Intervista con Armando Forgione, Direttore Centrale per la Polizia Stradale, Ferroviaria, delle Comunicazioni e per i Reparti Speciali POLIZIA DI STATO

Direttore quali sono le tendenze più significative in ambito di sicurezza stradale?

La sicurezza stradale è uno dei maggiori problemi che i Paesi europei devono affrontare. É un argomento sempre attuale e rappresenta una questione prioritaria in tutti gli Stati membri, a livello locale, regionale e nazionale. Già da anni in Italia è stato intrapreso un complesso percorso per fronteggiare il fenomeno dell’incidentalità, grazie al quale sono stati raggiunti considerevoli risultati. Ma il numero delle vittime ancora troppo alto impone una riflessione sulle cause che rendono le nostre strade un potenziale pericolo per chi le percorre e l’adozione di una politica rigorosa in materia di controllo e di prevenzione. In particolare dei giovani perché, già protagonisti della strada come pedoni, ciclisti e conducenti di ciclomotori, sono la generazione dei futuri automobilisti e i migliori portavoce del messaggio di legalità nel mondo degli adulti.

Sicurezza stradale fa rima con tecnologia. Cosa pensa in proposito?

I sistemi di assistenza alla guida, che vengono chiamati in gergo tecnico ADAS (Advanced Driver Assistance Systems), costituiscono, ormai, equipaggiamento di serie di numerose autoveicoli di nuova generazione. Se oggi la scelta è rimessa alla singola casa automobilistica, a partire dal maggio del 2022, la maggior parte di tali sistemi diventeranno obbligatori su tutti i modelli di nuova omologazione che verranno introdotti sul mercato. Per le vetture già in commercio e che quelle che saranno omologate prima della scadenza, le nuove dotazioni diventeranno obbligatorie a partire dal maggio del 2024. È innegabile che tutta questa tecnologia incida positivamente sulla sicurezza della circolazione, correggendo le azioni del conducente o assistendo il medesimo, anche preventivamente, nelle situazioni più complesse.

Quali sono gli strumenti che più aiutano la polizia a far rispettare il codice della strada?

Ce ne sono diversi, ma oggi sicuramente spicca all’attenzione generale lo Street Control. È uno strumento che, installato a bordo delle vetture di polizia in servizio, è dotato di tecnologia per la lettura automatica delle targhe e l’interrogazione in tempo reale delle banche dati per supportare l’attività di controllo degli organi di polizia stradale nel contrasto delle violazioni dell’obbligo di assicurazione e di revisione dei veicoli. È certamente molto utile e costituisce un valido ausilio degli organi di polizia stradale che possono fare uno screening veloce ed immediato di tutti i veicoli e concentrare i controlli solo su quelli che il dispositivo segnala come irregolari.

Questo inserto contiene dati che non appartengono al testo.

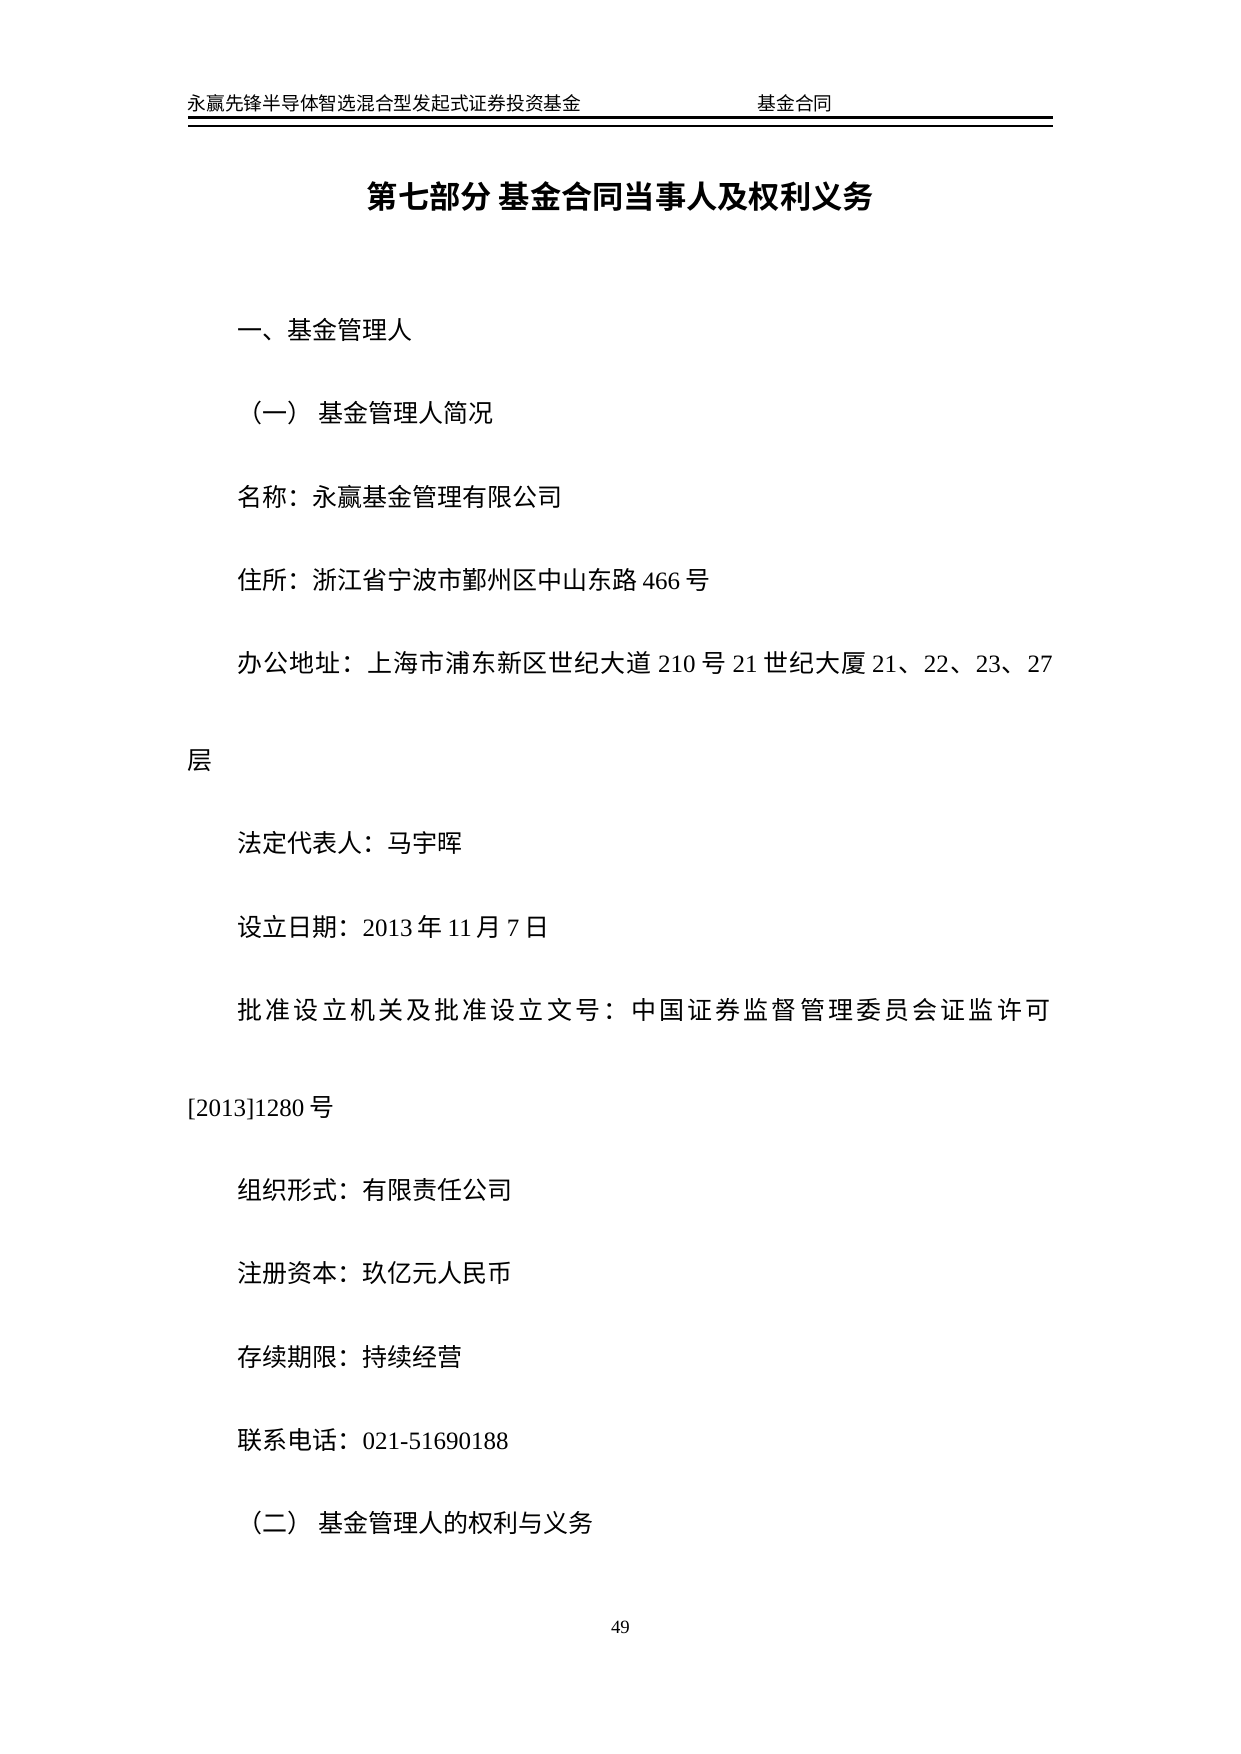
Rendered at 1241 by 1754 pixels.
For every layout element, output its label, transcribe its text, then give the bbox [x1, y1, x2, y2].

text 设立日期：2013年11月7日 [187, 893, 1053, 958]
text 住所：浙江省宁波市鄞州区中山东路466号 [187, 546, 1053, 611]
text （二） 基金管理人的权利与义务 [187, 1489, 1053, 1554]
text 注册资本：玖亿元人民币 [187, 1239, 1053, 1304]
text 名称：永赢基金管理有限公司 [187, 463, 1053, 528]
text 存续期限：持续经营 [187, 1323, 1053, 1388]
text 组织形式：有限责任公司 [187, 1156, 1053, 1221]
text 一、基金管理人 [187, 296, 1053, 361]
text （一） 基金管理人简况 [187, 379, 1053, 444]
text 办公地址：上海市浦东新区世纪大道210号21世纪大厦21、22、23、27层 [187, 629, 1053, 791]
subtitle 第七部分 基金合同当事人及权利义务 [187, 162, 1053, 227]
text 联系电话：021-51690188 [187, 1406, 1053, 1471]
text 法定代表人：马宇晖 [187, 809, 1053, 874]
text 批准设立机关及批准设立文号：中国证券监督管理委员会证监许可[2013]1280号 [187, 976, 1053, 1138]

Ma i comportamenti umani sono sempre i più importanti. È così?

È opinione unanimemente condivisa che il comportamento alla guida sia legato allo stile di vita e che per migliorare la sicurezza sulle strade occorre un cambiamento culturale. Il rispetto delle regole non passa infatti solo attraverso coercizione e controlli ma si basa anche sul convincimento che determinate norme costituiscano la migliore soluzione per garantire la mobilità e la salvaguardia dei beni primari della vita e dell’incolumità fisica. E sull’attività di prevenzione si concentra la Polizia di Stato e la Polizia Stradale in particolare, soprattutto con le campagne di educazione stradale e di sensibilizzazione che hanno il pregio di favorire la vicinanza delle istituzioni ai cittadini e aumentare la consapevolezza dei rischi che si corrono alla guida dei veicoli.